*** DATA RECORDS ***

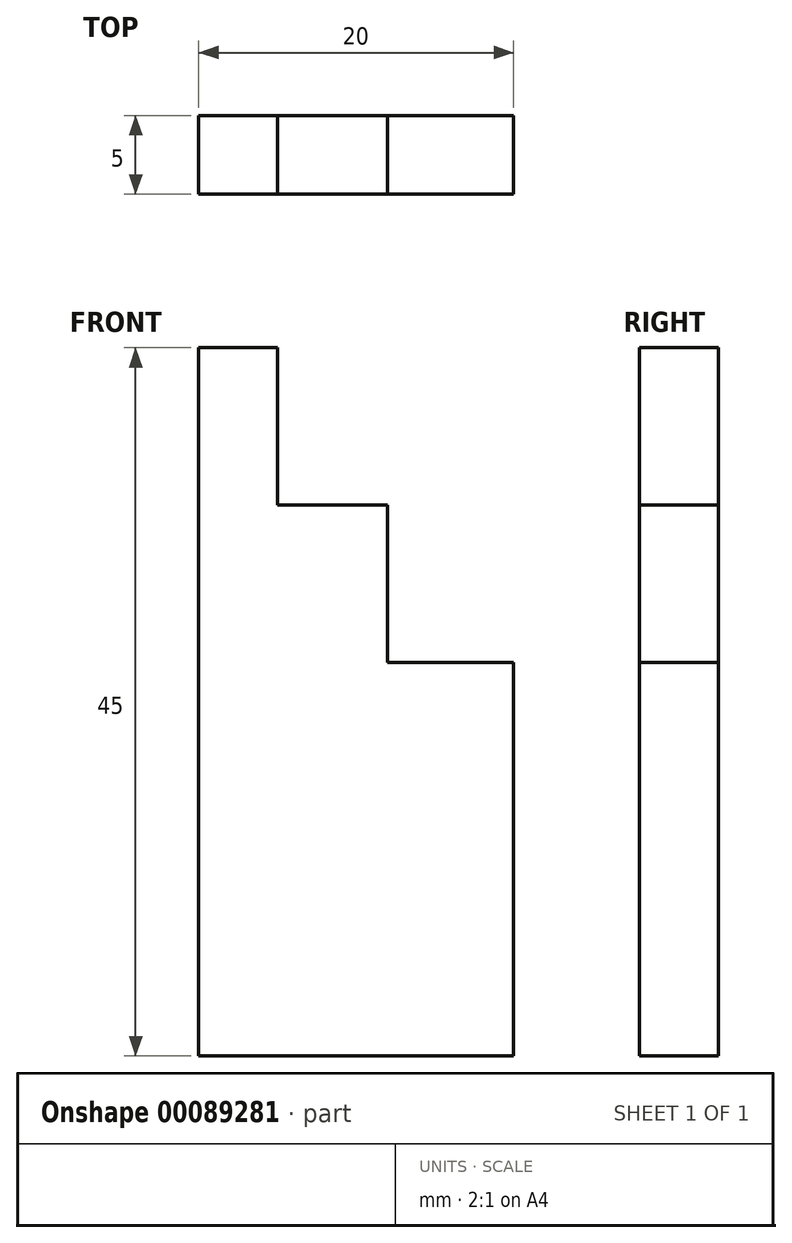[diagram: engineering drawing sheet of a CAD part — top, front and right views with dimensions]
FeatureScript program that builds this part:
annotation { "Feature Type Name" : "Feature", "Feature Type Description" : "" }
export const myFeature = defineFeature(function(context is Context, id is Id, definition is map)
    precondition{}
    {
        {
            var Q0;
            Q0=qCreatedBy(makeId("Front.planeOp"),FACE);
            var sketch = newSketch(context, id + "F0", { "sketchPlane" : qUnion([Q0])});
            skLineSegment(sketch, "E0", {"start": v(-10, 0) * mm, "end": v(-10, 45) * mm});
            skLineSegment(sketch, "E1", {"start": v(-10, 45) * mm, "end": v(-5, 45) * mm});
            skLineSegment(sketch, "E2", {"start": v(-5, 45) * mm, "end": v(-5, 35) * mm});
            skLineSegment(sketch, "E3", {"start": v(-5, 35) * mm, "end": v(2, 35) * mm});
            skLineSegment(sketch, "E4", {"start": v(2, 35) * mm, "end": v(2, 25) * mm});
            skLineSegment(sketch, "E5", {"start": v(2, 25) * mm, "end": v(10, 25) * mm});
            skLineSegment(sketch, "E6", {"start": v(10, 25) * mm, "end": v(10, 0) * mm});
            skLineSegment(sketch, "E7", {"start": v(-10, 0) * mm, "end": v(10, 0) * mm});
            skSolve(sketch);
        }
        {
            var Q0;
            Q0=makeQuery(id+"F0.imprint","IMPRINT",FACE,{"disambiguationData":[TD([[makeQuery(id+"F0.imprint","IMPRINT",EDGE,{"derivedFrom":sQuery(id+"F0.wireOp",EDGE,"E0")}),-1.0]])]});
            extrude(context, id + "F1", {"entities" : qUnion([Q0]), "depth" : 5 * mm});
        }
    });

***

▶ **WHAT THE TASK REQUIRES**
Count the lines in the rows above that contain the string "qUnion", with case counting, and give only the number.

▶ **FINISHED TASK**
2